O termo “Abandonware” é muito usado no mundo de jogos de computador e videogame, porém ele deriva de outra expressão muito mais ampla: “Obra órfã”, do original “Orphan works”. Segundo a definição de Christine L. Borgman, em seu livro “Scholarship in the Digital Age: Information, Infrastructure, and the Internet”, obras órfãs são aquelas obras, protegidas por copyright, em que não é possível identificar ou localizar seu criador de modo a solicitar permissão de uso. Esse tema é bastante sensível no contexto de museus, bibliotecas e arquivos que vem investindo na digitalização de livros e documentos para disponibilização digital. E não é só para isso. Trabalhos acadêmicos e obras em geral podem sofrer com o uso de referências a outras obras em que os autores não são localizados para as devidas autorizações. Só para se citar um dos casos conhecidos, o Museu Histórico Nacional de Londres averiguou que cerca de 25% dos 500 mil objetos e 20% do seu acervo de um milhão de livros podem ser identificados como obras órfãs. Isso tem feito instituições que somente prezam pela preservação dessas obras, evitem digitalizá-las por medo de processos judiciais e indenizações.
Voltando para o Abandonware, na prática, são grupos de pessoas movidas pelo interesse de preservar esse patrimônio digital de jogos criados nas últimas décadas. Apesar da zona cinzenta jurídica em que está, são poucos os processos que seguem em frente. Muitas vezes os custos de judicializar sobre uma propriedade intelectual antiga é muito mais alto do que qualquer retorno financeiro que se possa esperar. Na prática, o que tenho visto são os detentores dos direitos sobre esses jogos fazendo acordos com sites de preservação e abandonware para ou retirá-los do seu catálogo ou cobrar algum valor mínimo para que o download do jogo seja liberado. Porém, a maioria nem se dá ao trabalho de tentar isso, já que sites de downloads de ROMs e Abandonware surgem aos borbotões pela internet e, muitas vezes, localizados em países em que a justiça de seus países de origem não conseguem alcançá-los, tornando a caça por esse tipo de pirataria de software praticamente inviável. E, sim, isso é pirataria de software caso ainda não tenha ficado claro. Mesmo a Nintendo, uma das empresas mais ativas (e agressivas) contra a pirataria de suas propriedades intelectuais têm focado suas ações em jogos mais recentes. No passado eles avançaram sobre sites de ROMs e Abandonware porém a cada site derrubado, a custos absurdos com advogados e litígios, dois novos sites surgiam, mostrando que eles estavam enxugando gelo.
O fato é que esses sites de jogos antigos estão aí para ficar.
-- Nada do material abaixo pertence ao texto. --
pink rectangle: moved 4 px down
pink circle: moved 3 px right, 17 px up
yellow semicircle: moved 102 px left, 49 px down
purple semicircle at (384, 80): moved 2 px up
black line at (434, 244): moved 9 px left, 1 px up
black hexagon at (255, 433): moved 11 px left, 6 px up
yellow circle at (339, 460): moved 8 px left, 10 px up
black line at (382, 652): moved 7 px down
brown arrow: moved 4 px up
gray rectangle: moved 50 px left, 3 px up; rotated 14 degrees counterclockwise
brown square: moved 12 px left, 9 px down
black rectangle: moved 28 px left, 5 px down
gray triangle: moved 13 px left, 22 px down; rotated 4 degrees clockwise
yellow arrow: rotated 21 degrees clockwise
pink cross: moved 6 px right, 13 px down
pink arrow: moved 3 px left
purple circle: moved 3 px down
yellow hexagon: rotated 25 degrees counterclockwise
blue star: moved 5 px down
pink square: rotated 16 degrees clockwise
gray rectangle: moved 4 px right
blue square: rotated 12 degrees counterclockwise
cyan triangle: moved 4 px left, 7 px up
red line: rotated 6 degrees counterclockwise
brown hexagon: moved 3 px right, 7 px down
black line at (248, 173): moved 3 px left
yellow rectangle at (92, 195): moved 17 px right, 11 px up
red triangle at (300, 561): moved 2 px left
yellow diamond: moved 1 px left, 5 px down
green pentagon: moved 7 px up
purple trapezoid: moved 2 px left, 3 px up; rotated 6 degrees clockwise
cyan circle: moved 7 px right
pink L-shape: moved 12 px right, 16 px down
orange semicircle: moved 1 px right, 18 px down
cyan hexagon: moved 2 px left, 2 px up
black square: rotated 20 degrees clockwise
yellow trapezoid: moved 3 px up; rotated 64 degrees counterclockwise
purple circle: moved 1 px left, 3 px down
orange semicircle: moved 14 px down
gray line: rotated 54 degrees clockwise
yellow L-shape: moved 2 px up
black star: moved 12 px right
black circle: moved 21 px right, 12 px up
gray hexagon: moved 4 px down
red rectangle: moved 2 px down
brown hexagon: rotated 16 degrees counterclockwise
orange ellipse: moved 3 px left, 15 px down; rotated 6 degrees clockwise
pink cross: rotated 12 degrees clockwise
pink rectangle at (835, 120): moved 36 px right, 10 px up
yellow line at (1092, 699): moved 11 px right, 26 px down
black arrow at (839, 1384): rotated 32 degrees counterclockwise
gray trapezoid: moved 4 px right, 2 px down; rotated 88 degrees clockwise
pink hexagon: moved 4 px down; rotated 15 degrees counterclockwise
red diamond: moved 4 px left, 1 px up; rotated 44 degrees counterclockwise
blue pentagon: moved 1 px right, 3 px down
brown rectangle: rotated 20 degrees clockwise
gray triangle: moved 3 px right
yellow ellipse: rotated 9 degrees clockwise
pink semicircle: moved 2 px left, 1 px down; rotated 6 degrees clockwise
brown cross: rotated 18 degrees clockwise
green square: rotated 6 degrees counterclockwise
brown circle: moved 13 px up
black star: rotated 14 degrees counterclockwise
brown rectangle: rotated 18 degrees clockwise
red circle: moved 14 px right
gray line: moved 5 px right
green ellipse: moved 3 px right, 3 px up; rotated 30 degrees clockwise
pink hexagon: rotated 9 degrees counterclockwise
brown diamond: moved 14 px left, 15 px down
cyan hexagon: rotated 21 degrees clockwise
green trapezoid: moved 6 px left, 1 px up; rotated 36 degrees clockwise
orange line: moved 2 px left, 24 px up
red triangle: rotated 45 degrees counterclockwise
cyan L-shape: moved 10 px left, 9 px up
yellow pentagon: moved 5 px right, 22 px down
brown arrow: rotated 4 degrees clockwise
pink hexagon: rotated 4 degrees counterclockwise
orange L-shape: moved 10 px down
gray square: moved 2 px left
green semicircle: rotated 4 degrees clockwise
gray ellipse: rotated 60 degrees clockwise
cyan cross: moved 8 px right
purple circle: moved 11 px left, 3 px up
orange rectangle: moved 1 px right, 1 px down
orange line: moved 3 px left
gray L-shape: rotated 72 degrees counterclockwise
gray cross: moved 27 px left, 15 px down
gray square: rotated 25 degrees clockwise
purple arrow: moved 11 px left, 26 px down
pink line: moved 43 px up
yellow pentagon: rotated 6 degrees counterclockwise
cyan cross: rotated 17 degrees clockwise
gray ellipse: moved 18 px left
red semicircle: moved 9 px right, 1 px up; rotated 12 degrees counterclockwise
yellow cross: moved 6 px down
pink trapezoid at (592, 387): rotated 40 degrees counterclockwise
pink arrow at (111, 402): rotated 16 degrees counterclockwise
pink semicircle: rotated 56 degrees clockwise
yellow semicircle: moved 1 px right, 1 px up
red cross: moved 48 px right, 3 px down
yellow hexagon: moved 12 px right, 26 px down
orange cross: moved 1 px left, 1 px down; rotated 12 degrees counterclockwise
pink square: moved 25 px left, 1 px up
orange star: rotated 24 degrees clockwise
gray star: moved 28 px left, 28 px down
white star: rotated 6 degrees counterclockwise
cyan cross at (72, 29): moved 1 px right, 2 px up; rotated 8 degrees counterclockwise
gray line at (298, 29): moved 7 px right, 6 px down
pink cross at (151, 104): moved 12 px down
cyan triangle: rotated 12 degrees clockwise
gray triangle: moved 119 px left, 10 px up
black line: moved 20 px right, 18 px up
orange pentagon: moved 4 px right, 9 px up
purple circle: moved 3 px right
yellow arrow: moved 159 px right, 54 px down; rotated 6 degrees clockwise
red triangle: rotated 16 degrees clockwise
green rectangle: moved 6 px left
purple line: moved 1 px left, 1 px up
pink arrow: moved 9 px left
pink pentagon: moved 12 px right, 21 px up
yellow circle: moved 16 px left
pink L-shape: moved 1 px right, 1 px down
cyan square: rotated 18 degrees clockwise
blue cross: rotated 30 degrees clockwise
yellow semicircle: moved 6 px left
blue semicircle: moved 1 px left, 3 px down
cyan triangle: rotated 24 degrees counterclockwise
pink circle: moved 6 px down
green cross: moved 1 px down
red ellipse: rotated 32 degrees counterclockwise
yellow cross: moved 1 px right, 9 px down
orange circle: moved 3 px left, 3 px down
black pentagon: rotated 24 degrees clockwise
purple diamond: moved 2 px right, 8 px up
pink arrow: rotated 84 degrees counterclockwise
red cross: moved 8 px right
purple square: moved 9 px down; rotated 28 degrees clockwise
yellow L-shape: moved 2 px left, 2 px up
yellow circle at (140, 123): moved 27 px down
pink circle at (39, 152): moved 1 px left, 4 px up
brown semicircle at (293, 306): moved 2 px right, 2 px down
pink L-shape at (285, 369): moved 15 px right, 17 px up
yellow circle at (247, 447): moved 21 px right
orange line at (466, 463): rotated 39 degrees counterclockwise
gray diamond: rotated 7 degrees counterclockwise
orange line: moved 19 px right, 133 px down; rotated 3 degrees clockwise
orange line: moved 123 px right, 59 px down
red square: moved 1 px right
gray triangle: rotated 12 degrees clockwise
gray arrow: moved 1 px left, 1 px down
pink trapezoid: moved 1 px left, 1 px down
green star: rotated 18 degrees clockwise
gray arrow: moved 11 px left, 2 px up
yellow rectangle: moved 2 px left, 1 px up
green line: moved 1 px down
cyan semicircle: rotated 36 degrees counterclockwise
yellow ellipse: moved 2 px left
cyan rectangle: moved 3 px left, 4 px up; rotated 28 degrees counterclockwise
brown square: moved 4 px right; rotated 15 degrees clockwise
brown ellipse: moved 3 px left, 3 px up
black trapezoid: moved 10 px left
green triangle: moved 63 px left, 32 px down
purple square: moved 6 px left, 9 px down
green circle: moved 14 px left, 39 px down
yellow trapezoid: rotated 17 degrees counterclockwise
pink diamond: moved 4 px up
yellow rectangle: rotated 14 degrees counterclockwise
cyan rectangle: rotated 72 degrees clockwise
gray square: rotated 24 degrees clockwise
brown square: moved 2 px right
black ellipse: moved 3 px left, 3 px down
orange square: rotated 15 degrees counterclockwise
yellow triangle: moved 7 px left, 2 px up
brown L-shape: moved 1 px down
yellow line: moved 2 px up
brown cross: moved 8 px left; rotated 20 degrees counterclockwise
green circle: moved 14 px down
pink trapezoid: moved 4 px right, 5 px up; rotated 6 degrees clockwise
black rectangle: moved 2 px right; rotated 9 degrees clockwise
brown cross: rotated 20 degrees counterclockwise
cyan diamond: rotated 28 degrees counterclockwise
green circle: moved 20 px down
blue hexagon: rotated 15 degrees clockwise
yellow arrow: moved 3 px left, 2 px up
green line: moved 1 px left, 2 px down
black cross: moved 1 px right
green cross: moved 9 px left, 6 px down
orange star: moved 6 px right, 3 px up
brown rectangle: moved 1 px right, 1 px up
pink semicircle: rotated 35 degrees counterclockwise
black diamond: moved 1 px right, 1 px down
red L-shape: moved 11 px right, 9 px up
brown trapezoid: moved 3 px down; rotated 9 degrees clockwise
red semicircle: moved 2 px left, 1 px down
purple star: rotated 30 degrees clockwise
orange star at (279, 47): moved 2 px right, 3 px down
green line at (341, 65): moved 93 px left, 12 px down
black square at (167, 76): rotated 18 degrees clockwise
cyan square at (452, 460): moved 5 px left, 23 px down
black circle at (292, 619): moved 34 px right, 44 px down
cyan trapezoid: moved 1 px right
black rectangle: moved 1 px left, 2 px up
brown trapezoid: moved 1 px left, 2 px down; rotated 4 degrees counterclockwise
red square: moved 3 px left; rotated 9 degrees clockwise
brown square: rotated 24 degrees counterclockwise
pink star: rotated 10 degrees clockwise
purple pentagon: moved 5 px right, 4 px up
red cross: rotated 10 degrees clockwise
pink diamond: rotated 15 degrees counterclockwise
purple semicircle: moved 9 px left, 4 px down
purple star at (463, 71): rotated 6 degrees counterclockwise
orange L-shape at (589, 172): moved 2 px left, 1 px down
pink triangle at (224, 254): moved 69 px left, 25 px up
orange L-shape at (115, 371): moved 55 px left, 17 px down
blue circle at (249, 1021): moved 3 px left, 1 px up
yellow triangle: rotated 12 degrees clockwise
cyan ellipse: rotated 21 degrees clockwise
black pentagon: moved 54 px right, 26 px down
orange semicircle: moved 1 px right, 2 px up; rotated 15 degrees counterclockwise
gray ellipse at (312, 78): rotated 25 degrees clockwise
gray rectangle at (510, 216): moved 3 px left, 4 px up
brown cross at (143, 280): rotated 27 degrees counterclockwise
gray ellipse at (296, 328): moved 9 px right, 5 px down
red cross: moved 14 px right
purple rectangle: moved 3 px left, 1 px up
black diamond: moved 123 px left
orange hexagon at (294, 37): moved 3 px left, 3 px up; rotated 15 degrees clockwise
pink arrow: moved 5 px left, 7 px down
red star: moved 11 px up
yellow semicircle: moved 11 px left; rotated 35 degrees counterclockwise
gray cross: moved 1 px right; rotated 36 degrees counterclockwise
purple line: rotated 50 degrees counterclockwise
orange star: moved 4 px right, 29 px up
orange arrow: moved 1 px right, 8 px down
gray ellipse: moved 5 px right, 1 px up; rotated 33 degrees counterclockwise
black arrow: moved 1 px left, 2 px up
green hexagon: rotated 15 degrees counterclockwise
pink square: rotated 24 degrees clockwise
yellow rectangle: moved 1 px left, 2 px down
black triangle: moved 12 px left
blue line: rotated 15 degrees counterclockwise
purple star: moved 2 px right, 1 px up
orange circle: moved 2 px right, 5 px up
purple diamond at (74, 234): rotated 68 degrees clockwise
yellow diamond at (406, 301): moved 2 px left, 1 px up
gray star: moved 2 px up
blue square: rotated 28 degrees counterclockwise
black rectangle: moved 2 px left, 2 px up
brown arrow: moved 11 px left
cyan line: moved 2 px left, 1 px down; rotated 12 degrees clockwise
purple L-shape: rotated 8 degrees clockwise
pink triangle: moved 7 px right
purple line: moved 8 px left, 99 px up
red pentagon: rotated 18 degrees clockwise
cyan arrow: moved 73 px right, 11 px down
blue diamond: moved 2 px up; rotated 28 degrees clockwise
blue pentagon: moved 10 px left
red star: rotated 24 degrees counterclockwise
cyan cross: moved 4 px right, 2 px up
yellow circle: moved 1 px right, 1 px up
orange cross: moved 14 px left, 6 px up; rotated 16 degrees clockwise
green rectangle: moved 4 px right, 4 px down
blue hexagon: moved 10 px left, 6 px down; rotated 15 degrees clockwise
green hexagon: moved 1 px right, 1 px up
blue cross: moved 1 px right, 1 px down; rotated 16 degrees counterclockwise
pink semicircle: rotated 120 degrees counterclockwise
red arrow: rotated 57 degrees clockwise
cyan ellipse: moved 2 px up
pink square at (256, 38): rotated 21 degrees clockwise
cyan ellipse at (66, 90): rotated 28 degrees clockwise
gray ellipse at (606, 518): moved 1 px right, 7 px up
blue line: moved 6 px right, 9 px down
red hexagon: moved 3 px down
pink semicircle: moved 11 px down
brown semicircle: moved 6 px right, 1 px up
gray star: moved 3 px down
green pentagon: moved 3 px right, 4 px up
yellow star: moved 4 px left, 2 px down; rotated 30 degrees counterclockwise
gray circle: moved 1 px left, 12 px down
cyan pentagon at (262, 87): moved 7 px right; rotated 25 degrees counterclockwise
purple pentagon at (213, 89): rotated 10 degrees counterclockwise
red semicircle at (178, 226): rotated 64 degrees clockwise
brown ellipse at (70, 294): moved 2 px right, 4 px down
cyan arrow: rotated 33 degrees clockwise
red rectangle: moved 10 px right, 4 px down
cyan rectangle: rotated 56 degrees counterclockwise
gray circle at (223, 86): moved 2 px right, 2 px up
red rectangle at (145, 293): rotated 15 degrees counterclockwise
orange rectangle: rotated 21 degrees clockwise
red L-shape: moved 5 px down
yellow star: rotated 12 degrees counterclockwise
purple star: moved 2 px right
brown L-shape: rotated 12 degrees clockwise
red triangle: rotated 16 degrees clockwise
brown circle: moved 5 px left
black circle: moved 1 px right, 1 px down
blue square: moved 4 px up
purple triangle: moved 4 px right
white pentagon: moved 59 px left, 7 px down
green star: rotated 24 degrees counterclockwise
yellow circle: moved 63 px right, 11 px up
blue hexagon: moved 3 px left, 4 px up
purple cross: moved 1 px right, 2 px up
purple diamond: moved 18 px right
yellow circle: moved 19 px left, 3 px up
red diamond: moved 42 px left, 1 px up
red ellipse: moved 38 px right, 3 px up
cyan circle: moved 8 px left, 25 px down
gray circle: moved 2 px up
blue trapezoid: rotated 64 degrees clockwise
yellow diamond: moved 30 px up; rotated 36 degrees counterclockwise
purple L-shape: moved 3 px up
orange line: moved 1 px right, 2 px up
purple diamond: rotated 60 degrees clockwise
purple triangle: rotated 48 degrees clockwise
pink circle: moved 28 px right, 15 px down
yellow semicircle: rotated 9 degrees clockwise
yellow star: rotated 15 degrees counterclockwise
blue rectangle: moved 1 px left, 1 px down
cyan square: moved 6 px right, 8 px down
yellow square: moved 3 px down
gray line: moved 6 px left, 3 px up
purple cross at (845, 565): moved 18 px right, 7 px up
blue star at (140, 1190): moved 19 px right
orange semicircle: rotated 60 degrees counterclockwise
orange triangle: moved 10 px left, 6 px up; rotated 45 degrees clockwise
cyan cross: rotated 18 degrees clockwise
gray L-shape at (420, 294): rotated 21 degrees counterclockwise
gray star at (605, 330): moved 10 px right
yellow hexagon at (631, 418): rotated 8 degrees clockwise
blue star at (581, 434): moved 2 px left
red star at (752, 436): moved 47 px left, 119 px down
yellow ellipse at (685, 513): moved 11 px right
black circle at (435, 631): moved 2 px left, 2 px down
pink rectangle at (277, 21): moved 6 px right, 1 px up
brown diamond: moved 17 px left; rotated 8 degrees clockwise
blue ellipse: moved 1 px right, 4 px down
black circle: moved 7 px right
E, criadores de jogos gostando ou não, é uma das poucas maneiras de se preservar toda a história dos jogos de computador e videogames já que muitos, por muito pouco, não foram perdidos para sempre. Com o tempo, as mídias em que originalmente foram gravadas se deterioram. Mesmo placas de circuitos têm uma vida útil limitada. Imagine os jogos que foram gravados em discos flexíveis magnéticos. Eu já li relatos de desenvolvedores que perderam os códigos fontes de seus jogos, só sendo possível jogá-los graças a pessoas que conseguiram preservar a mídia original e convertê-las em arquivos para serem disponibilizadas pela internet. Então, gostando ou não, por enquanto é uma das poucas maneiras que temos para preservar a história dos jogos eletrônicos.